- VIENNA (Reuters) - A few hours and a simple internet
search was all it took for U.N. inspectors to realize documents backing
U.S. and British claims that Iraq had revived its nuclear program were
crude fakes, a U.N. official said.
- Speaking to Reuters on condition of anonymity, a senior
official from the U.N. nuclear agency who saw the documents offered as
evidence that Iraq tried to buy 500 tons of uranium from Niger, described
one as so badly forged his "jaw dropped.''
- "When (U.N. experts) started to look at them, after
a few hours of going at it with a critical eye things started to pop out,''
the official said, adding a more thorough investigation used up "resources,
time and energy we could have devoted elsewhere.''
- The United States first made the allegation that Iraq
had revived its nuclear program last fall when the CIA warned that Baghdad
``could make a nuclear weapon within a year'' if it acquired uranium. President
Bush found the proof credible enough to add it to his State of the Union
speech in January.
- The International Atomic Energy Agency (IAEA) official
said the charge Iraq sought the uranium was to be the "stake in the
heart'' of Baghdad and "would have been as close to a smoking gun
as you could get'' because Iraq could only want it for weapons.
- OBVIOUS FAKES
- Once the IAEA got the documents -- which took months
-- French nuclear scientist Jacques Bautes, head of the U.N. Iraq Nuclear
Verification office, quickly saw they were fakes.
- Two documents were particularly bad. The first was a
letter from the president of Niger which referred to his authority under
the 1965 constitution. That constitution has been defunct for nearly four
years, the official said.
- There were other problems with the letter, including
an unsuccessful forgery of the president's signature.
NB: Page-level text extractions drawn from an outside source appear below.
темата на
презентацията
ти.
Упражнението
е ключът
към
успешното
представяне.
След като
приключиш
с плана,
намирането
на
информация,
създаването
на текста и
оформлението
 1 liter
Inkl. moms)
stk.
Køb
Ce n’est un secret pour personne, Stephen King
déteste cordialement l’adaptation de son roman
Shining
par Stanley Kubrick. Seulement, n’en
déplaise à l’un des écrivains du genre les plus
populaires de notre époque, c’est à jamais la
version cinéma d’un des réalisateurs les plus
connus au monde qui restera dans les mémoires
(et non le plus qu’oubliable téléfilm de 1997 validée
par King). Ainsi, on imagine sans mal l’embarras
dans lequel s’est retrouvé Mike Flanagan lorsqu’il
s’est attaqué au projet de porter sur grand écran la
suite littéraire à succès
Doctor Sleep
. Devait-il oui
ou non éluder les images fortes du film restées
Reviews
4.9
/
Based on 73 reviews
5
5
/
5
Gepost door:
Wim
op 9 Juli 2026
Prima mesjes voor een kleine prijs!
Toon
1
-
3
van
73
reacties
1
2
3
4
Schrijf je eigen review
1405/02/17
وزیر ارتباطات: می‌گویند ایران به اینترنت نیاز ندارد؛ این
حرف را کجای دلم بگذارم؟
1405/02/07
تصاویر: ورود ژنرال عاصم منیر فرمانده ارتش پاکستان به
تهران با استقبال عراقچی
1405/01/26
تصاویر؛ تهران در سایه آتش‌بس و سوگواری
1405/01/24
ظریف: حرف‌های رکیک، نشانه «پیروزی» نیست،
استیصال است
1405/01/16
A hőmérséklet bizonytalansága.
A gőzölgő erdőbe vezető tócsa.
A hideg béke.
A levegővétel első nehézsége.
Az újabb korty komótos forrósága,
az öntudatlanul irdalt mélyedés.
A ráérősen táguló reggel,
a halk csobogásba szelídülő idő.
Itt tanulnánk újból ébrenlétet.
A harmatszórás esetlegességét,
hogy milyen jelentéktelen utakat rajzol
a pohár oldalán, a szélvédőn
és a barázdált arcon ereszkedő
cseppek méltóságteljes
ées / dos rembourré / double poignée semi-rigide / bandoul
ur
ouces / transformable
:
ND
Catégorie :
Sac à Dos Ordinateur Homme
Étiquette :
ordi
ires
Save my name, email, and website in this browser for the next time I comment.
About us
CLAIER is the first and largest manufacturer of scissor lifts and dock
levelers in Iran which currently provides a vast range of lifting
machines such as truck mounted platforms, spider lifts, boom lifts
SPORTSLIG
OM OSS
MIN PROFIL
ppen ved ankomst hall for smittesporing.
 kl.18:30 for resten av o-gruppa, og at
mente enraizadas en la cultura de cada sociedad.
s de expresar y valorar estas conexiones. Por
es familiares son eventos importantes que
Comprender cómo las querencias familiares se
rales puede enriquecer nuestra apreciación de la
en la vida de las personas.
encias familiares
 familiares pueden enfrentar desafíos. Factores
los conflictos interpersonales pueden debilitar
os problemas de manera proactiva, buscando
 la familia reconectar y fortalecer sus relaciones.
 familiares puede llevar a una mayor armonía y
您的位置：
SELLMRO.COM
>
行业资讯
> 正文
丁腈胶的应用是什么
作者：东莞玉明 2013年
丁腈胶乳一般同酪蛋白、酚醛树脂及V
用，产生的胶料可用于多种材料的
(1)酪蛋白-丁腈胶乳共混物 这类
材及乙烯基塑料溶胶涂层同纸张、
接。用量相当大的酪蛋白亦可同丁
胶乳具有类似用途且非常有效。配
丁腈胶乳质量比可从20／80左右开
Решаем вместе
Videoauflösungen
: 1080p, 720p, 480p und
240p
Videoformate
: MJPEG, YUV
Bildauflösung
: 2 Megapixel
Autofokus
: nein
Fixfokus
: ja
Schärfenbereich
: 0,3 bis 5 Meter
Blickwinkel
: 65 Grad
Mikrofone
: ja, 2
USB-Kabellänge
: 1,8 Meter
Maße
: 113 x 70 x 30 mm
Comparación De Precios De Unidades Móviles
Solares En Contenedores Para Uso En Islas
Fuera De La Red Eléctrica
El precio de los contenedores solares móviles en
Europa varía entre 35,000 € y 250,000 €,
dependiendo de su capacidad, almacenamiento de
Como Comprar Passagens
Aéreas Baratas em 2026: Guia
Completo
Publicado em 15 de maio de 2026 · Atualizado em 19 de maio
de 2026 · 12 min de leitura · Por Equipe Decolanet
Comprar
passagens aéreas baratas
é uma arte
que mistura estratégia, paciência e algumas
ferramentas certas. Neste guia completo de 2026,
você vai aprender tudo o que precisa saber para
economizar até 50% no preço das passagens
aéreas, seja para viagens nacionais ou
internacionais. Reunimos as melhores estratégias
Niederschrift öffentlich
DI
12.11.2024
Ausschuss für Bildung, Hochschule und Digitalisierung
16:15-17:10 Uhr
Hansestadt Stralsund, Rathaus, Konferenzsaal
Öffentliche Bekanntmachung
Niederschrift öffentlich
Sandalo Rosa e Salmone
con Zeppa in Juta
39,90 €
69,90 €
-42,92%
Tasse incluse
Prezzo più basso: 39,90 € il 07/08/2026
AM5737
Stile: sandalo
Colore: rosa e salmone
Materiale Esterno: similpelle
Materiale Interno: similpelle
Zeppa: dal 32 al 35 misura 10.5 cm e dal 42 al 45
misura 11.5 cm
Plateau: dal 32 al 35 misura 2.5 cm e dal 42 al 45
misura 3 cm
- "It doesn't even look close to the signature of
the president. I'm not a (handwriting) expert but when I looked at it my
jaw dropped,'' the official said.
- Another letter about uranium dated October 2000 purportedly
came from Niger's foreign minister and was signed by a Mr. Alle Elhadj
Habibou, who has not been foreign minister since 1989.
- To make matters worse, the letterhead was out of date
and referred to Niger's ``Supreme Military Council'' from the pre-1999
era -- which would be like calling Russia the Soviet Union.
- After determining the documents were fakes, the IAEA
had a group of international forensics experts -- including people from
the U.S and Britain -- verify their findings. The panel unanimously agreed
with the IAEA.
- "We don't know who did it,'' the official said,
adding that it would be easy to come up with a long list of groups and
states which would like to malign the present Iraqi regime.
- The IAEA asked the U.S. and Britain if they had any other
evidence backing the claim that Iraq tried to buy uranium. The answer was
- IAEA chief Mohamed ElBaradei informed the U.N. Security
Council in early March that the Niger proof was fake and that three months
with 218 inspections at 141 sites had produced ``no evidence or plausible
indication'' Iraq had a nuclear program.
- But last week Vice President Dick Cheney repeated the
U.S. position and said that ElBaradei was wrong about Iraq.
- "We know (Iraqi President Saddam Hussein) has been
absolutely devoted to trying to acquire nuclear weapons, and we believe
he has in fact reconstituted nuclear weapons,'' he said.